**Exercise**
The entries below hold a line with "665 522 491.31" and a line with "221 354 3.39". Return those lines and all that lie between them, exactly and only.

*** Task input Section Begins ***

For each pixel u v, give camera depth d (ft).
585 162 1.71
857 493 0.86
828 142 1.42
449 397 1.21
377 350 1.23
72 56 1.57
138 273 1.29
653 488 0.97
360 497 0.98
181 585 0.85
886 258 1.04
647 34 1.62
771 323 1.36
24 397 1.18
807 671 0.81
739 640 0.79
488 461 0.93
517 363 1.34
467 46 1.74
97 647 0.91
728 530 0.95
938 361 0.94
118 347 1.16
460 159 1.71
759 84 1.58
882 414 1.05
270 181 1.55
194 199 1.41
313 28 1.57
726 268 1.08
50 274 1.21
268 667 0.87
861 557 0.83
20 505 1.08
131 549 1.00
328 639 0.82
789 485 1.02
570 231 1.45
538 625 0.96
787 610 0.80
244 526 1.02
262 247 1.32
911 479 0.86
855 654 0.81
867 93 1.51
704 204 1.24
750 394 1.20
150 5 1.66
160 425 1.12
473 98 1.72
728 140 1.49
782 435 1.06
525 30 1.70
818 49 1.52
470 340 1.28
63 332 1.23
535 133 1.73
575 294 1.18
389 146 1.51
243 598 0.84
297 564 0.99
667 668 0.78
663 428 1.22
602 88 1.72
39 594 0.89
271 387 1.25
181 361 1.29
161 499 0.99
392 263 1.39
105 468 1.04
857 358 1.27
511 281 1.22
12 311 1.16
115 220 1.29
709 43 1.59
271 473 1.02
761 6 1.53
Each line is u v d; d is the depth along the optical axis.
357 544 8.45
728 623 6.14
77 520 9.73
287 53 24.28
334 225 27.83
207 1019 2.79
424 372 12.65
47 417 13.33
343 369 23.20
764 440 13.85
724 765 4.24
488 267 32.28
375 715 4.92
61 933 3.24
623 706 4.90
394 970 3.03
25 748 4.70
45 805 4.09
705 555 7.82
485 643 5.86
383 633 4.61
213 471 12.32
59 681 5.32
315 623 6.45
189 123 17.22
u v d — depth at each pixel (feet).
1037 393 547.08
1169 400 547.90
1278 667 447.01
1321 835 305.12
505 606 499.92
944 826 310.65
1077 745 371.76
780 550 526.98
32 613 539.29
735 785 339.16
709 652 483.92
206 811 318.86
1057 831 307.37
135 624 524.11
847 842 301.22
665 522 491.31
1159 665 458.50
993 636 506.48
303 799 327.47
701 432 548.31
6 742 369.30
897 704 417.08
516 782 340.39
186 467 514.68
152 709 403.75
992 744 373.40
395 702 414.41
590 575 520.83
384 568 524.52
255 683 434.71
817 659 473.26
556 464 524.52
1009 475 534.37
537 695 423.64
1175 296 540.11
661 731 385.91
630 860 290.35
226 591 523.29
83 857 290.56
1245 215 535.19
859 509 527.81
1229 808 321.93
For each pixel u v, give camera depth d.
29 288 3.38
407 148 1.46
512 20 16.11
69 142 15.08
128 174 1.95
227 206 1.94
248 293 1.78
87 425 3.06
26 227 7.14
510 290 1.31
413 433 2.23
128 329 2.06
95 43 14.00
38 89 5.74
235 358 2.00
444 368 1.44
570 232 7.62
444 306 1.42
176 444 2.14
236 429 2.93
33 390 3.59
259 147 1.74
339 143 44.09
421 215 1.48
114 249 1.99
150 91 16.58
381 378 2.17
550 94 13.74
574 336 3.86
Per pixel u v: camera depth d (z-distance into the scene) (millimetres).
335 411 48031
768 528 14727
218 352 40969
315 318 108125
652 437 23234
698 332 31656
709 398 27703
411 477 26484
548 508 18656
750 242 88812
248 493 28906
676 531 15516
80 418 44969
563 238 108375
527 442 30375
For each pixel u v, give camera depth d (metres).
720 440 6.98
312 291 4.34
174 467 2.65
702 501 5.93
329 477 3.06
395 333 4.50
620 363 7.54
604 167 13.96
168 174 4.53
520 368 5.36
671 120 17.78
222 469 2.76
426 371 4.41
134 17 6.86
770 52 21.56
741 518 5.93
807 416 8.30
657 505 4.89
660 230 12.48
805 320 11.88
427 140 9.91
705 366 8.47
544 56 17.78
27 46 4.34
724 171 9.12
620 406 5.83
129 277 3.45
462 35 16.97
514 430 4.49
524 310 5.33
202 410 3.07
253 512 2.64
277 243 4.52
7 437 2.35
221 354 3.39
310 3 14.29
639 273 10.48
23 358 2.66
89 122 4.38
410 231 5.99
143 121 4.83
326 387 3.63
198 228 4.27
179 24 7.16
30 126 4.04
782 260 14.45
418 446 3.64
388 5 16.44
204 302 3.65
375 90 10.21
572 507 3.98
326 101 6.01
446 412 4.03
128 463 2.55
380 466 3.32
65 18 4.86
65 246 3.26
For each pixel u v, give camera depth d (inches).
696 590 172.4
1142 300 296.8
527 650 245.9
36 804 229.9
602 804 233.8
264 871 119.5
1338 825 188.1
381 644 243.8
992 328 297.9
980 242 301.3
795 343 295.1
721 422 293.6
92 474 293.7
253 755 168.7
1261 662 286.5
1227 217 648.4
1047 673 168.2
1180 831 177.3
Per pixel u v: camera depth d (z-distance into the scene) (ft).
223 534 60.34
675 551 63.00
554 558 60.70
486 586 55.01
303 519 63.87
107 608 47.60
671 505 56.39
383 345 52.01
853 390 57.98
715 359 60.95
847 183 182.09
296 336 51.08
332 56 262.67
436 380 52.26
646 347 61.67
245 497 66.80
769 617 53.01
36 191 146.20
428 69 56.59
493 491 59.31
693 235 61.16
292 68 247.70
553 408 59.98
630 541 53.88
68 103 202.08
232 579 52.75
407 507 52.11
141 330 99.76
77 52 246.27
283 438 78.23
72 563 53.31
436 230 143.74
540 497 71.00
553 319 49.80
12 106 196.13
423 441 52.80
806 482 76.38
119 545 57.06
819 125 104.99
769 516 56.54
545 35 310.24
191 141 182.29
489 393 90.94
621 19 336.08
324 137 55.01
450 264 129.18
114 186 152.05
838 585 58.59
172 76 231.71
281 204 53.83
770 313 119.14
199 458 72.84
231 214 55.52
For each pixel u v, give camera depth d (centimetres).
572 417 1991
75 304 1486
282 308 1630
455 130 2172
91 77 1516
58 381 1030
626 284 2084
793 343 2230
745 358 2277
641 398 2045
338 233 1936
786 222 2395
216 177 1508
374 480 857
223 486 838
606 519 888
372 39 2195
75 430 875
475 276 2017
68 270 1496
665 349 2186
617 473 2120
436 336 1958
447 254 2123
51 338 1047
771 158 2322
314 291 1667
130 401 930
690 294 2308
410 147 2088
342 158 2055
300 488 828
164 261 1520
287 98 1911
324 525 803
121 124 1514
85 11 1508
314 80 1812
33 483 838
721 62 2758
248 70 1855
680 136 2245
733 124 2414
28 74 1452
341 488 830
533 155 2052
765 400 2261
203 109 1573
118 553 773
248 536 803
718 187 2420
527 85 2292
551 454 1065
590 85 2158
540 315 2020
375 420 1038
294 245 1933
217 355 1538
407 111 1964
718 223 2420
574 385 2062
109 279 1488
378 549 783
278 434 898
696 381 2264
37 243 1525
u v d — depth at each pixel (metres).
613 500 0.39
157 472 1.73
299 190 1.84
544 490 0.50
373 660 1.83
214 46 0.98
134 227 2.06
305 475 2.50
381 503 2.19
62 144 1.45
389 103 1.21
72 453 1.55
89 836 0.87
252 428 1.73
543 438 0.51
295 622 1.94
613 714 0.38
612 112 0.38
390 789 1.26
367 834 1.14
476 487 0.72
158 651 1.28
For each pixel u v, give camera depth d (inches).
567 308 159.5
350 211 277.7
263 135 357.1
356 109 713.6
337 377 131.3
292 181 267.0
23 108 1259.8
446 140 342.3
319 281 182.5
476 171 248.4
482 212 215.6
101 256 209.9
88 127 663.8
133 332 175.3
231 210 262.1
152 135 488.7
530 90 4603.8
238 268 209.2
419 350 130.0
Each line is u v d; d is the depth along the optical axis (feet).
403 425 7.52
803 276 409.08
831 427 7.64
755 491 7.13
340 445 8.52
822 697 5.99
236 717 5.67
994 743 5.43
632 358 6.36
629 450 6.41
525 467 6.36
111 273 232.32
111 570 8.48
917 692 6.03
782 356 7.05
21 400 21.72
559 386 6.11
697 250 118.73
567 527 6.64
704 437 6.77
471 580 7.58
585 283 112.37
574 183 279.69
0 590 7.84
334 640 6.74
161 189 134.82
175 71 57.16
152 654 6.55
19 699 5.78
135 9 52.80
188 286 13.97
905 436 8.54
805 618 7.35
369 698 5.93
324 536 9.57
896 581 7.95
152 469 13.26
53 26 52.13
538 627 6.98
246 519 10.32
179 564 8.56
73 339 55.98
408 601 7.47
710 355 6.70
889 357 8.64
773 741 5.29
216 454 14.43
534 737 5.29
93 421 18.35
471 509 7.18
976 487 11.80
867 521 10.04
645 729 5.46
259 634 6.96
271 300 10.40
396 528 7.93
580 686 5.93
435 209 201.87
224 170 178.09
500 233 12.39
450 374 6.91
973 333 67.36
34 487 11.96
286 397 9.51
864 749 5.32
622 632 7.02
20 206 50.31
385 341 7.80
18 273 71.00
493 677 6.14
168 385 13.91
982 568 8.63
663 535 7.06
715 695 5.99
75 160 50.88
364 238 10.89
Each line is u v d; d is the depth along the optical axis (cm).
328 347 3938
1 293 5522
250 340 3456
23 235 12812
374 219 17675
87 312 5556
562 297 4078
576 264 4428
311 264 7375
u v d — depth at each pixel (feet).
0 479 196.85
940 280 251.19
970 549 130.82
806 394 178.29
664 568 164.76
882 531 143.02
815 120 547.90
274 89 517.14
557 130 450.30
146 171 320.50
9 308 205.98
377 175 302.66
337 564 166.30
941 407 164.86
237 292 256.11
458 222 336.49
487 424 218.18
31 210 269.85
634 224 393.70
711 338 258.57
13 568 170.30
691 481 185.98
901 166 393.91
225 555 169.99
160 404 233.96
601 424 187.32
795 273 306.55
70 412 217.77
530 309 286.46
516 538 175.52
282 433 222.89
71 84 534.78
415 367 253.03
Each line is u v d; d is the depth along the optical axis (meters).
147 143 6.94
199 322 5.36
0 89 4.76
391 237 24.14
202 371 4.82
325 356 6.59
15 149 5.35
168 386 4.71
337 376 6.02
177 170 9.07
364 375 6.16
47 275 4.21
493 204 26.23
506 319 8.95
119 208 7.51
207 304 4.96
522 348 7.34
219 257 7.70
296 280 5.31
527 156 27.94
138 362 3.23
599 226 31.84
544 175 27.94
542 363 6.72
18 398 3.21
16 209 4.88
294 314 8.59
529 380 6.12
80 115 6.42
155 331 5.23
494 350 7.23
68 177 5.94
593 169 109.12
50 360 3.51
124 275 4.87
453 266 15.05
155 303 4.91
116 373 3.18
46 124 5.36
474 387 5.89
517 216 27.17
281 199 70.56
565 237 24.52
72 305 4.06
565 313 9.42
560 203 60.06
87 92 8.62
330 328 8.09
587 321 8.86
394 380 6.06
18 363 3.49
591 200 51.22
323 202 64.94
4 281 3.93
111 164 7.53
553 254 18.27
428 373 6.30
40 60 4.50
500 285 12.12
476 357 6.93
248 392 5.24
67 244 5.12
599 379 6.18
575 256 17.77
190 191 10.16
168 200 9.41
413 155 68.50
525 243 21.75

*** Task input Section Ends ***

**Response**
665 522 491.31
1159 665 458.50
993 636 506.48
303 799 327.47
701 432 548.31
6 742 369.30
897 704 417.08
516 782 340.39
186 467 514.68
152 709 403.75
992 744 373.40
395 702 414.41
590 575 520.83
384 568 524.52
255 683 434.71
817 659 473.26
556 464 524.52
1009 475 534.37
537 695 423.64
1175 296 540.11
661 731 385.91
630 860 290.35
226 591 523.29
83 857 290.56
1245 215 535.19
859 509 527.81
1229 808 321.93
For each pixel u v, give camera depth d.
29 288 3.38
407 148 1.46
512 20 16.11
69 142 15.08
128 174 1.95
227 206 1.94
248 293 1.78
87 425 3.06
26 227 7.14
510 290 1.31
413 433 2.23
128 329 2.06
95 43 14.00
38 89 5.74
235 358 2.00
444 368 1.44
570 232 7.62
444 306 1.42
176 444 2.14
236 429 2.93
33 390 3.59
259 147 1.74
339 143 44.09
421 215 1.48
114 249 1.99
150 91 16.58
381 378 2.17
550 94 13.74
574 336 3.86
Per pixel u v: camera depth d (z-distance into the scene) (millimetres).
335 411 48031
768 528 14727
218 352 40969
315 318 108125
652 437 23234
698 332 31656
709 398 27703
411 477 26484
548 508 18656
750 242 88812
248 493 28906
676 531 15516
80 418 44969
563 238 108375
527 442 30375
For each pixel u v, give camera depth d (metres).
720 440 6.98
312 291 4.34
174 467 2.65
702 501 5.93
329 477 3.06
395 333 4.50
620 363 7.54
604 167 13.96
168 174 4.53
520 368 5.36
671 120 17.78
222 469 2.76
426 371 4.41
134 17 6.86
770 52 21.56
741 518 5.93
807 416 8.30
657 505 4.89
660 230 12.48
805 320 11.88
427 140 9.91
705 366 8.47
544 56 17.78
27 46 4.34
724 171 9.12
620 406 5.83
129 277 3.45
462 35 16.97
514 430 4.49
524 310 5.33
202 410 3.07
253 512 2.64
277 243 4.52
7 437 2.35
221 354 3.39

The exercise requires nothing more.